Even though terrorist attacks garner more attention and inspire fear, I believe that Istanbul is safer than most large cities worldwide, including my hometown of Portland, Oregon.
When the World Bank compared the homicide rates for 2020, Turkey had two homicides per 100,000 people, while the United States had seven per 100,000 people.
As Americans, we sometimes tend to view our country as safer than countries in the Middle East. Yet, the average American living in the U.S. is more likely to be killed by injuries from a gun assault (1 in 221) or a traffic collision (1 in 101) than in a terrorist attack in Turkey.
Certainly, after any terrorist attack, it’s wise to exercise caution by avoiding large crowds at major tourist attractions like Taksim Square, Istiklal Street, and Sultanahmet Square during popular visiting times. Going in the morning on a weekday might be a better option. On busy weekends, consider exploring Istanbul’s lesser-known neighborhoods and attractions like Balat on the European side or Kuzguncuk on the Asian side.

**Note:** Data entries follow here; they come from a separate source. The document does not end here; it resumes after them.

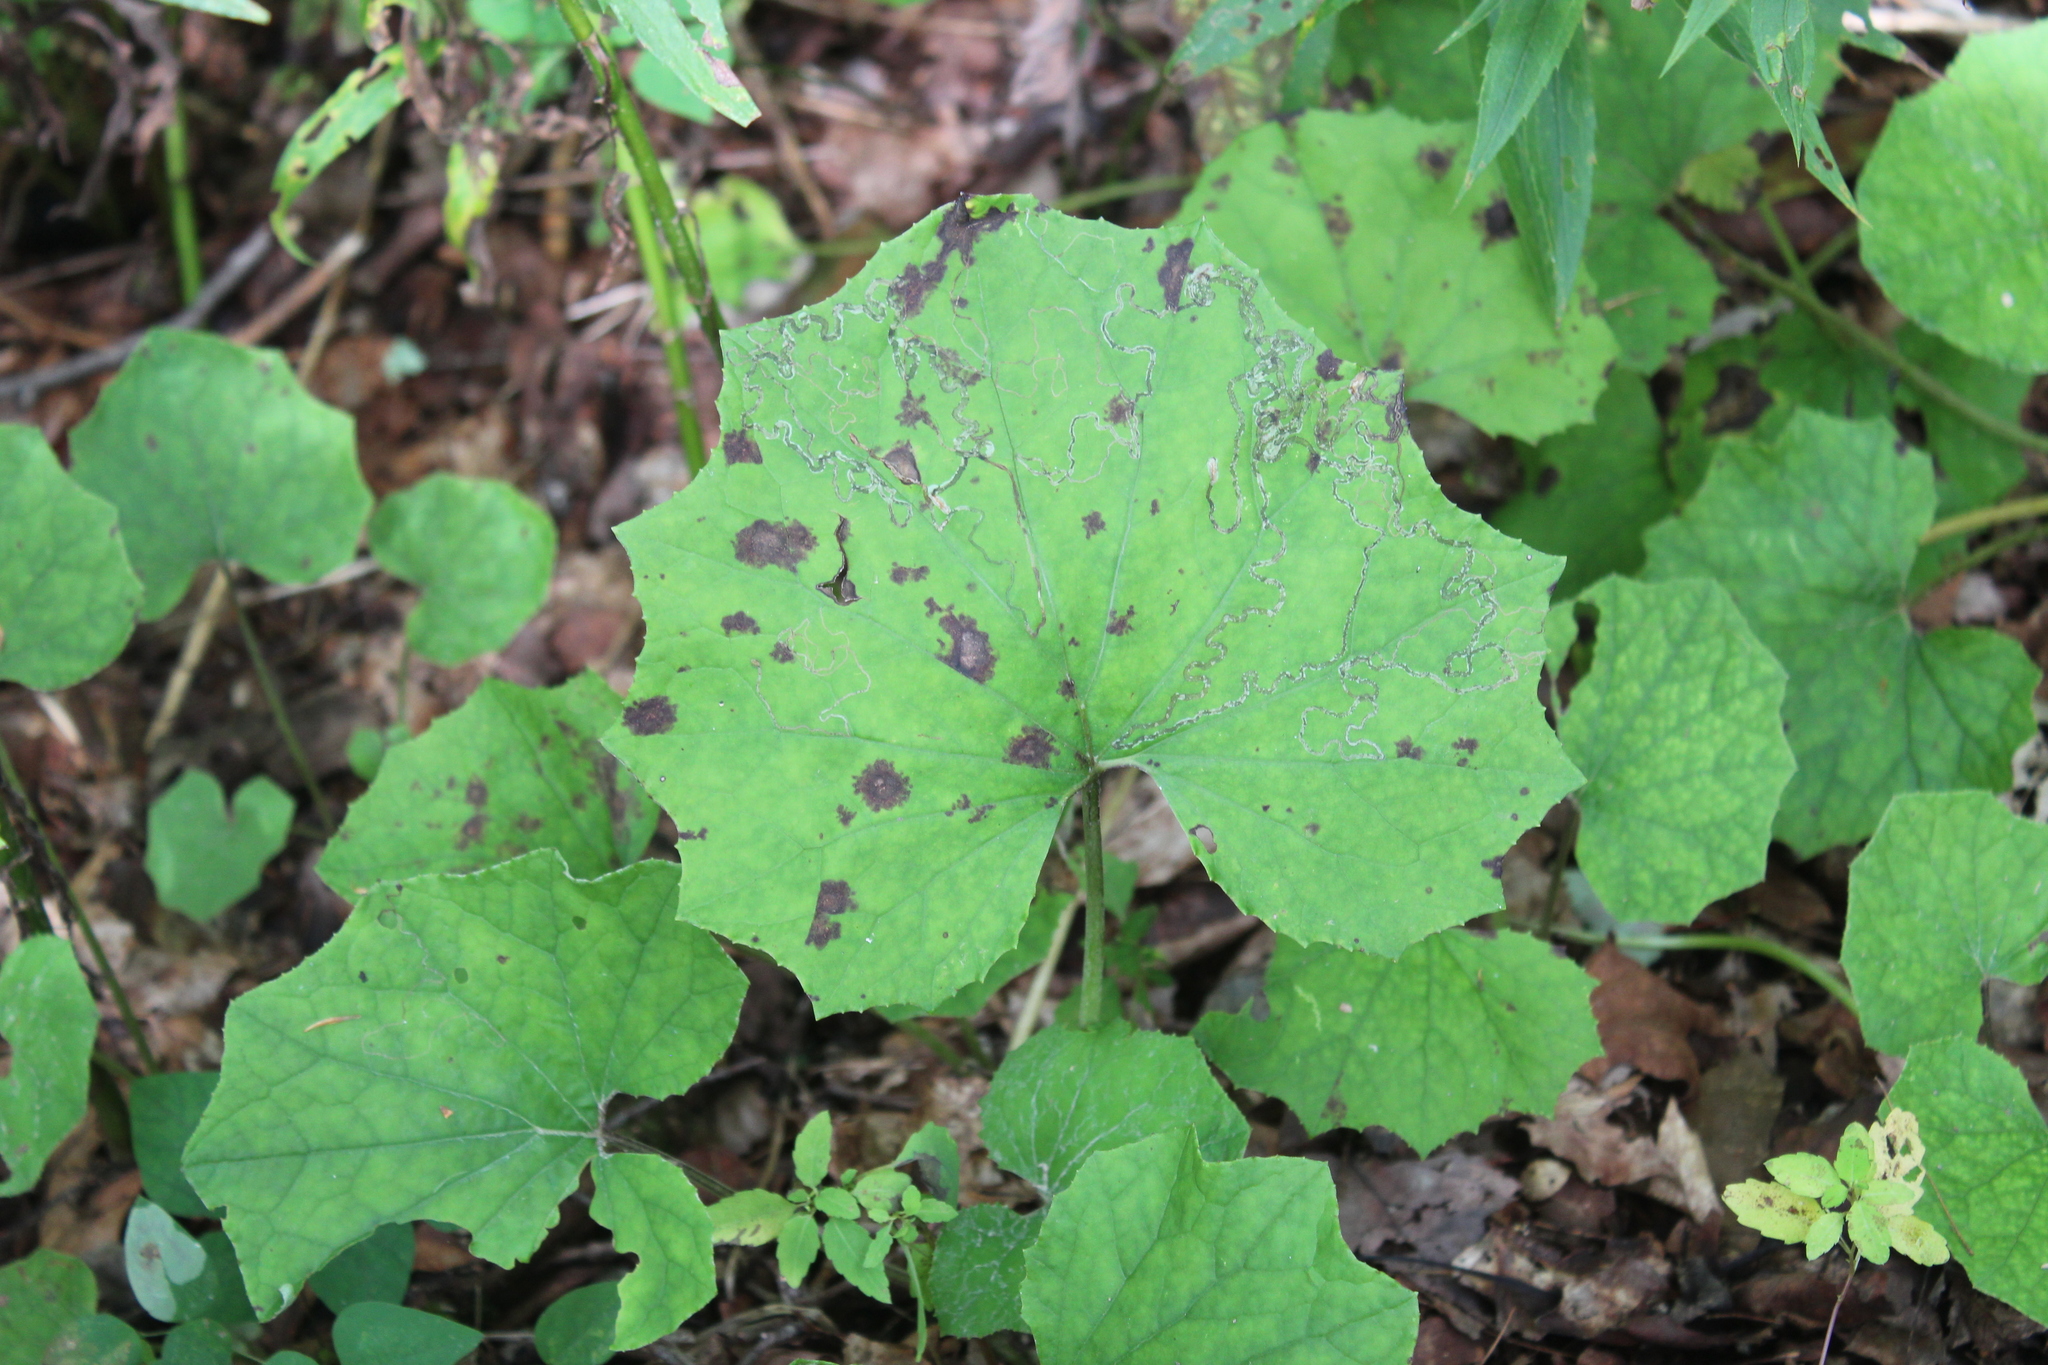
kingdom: Plantae
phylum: Tracheophyta
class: Magnoliopsida
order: Asterales
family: Asteraceae
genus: Tussilago
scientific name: Tussilago farfara
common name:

One of the many reasons that Istanbul is so fascinating is that it’s a city of contrasts. It’s both Middle Eastern and European. It straddles both Europe and Asia. It’s hosted multiple civilizations, religions, and empires through the centuries. Those contrasts shaped modern-day Istanbul in the form of religion, culture, history, and architecture.
I hope all of you will have the chance to see this remarkable city one day and defy the terrorists by coming for a visit. A trip to Istanbul is also a good way to memorialize the six victims who died in this tragedy on Nov. 13, 2022, and who no longer can enjoy the sights and sounds of a city that has been enchanting visitors and residents for thousands of years.